In the last years new renewable energy sources started to be exploited to compensate exhausting fossil fuels and minimize anthropogenic factors on climate change. Microalgae have reemerged as potential next-generation feedstock for biofuels and they are considered very promising on the long term, since they have a potentially high productivity per area and they can be grown on marginal land without competing with food crops. Our work is focused on the seawater microalga Nannochloropsis gaditana, which combines a fast growth rate with a strong accumulation of lipids and therefore yields great potential for these kinds of applications.
Solar radiation provides all the energy supporting algae growth and lipids production and for this reason the available radiation must be exploited with the highest possible efficiency to optimize productivity and make their cultivation on a large scale competitive. Investigation of the bases affecting light use efficiency is thus seminal to elucidate the connection between light and the lipids/biomass productivity.

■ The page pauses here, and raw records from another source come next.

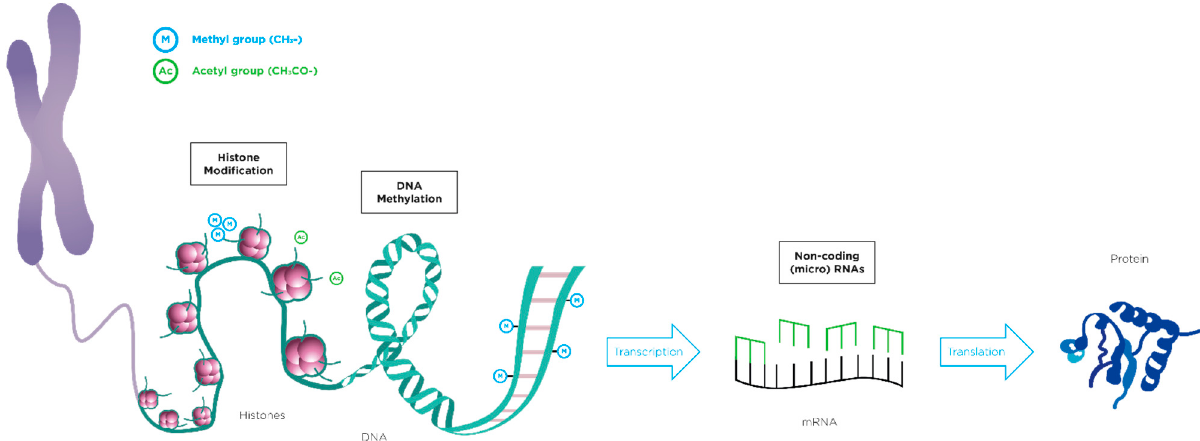
Figure 1. Epigenetics modifications: (1) classical way with an upstream control of gene transcription through methylation; (2) alternative post-transcriptional pathway which involves microRNAs.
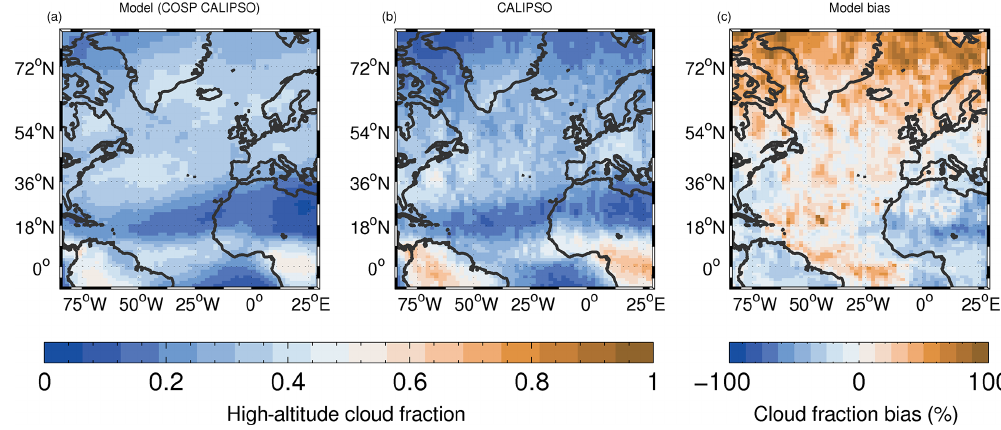
Figure 3. As for Fig. 1 except for high-altitude clouds (CTP < 440hPa).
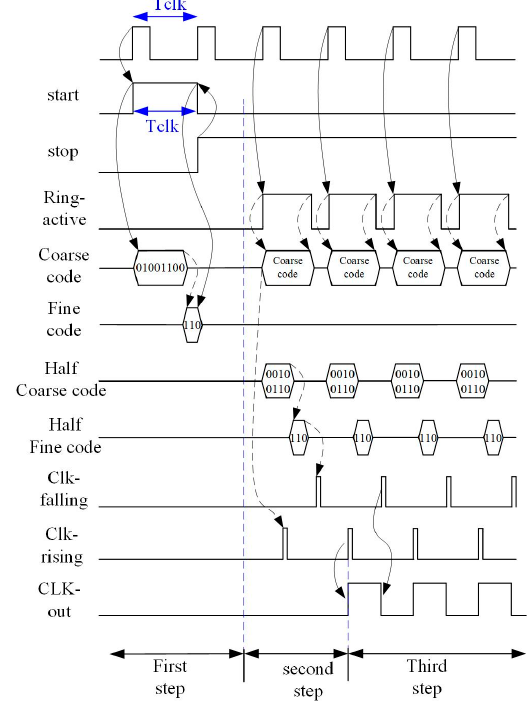
Figure 2. Timing diagram of the proposed ADDCC. (Tclk: Period of input clock.) 2.1. TDC The TDC is composed of the Fine TDC, and the Coarse TDC, as shown in Figure 3. The purpose of TDC is to quantize the period of input clock into digital code.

To this aim we investigated the influence of different illumination regimes, nutrients availability and batch/ continuous cultivation on N. gaditana cultures productivity and light use efficiency. This information will be exploited for optimization of growing systems but also to design Nannochloropsis gaditana genetic manipulations. Strains with altered composition of the photosynthetic apparatus and modified regulation of photosynthesis are being selected and characterized to increase Nannochloropsis gaditana productivity in photobioreactors.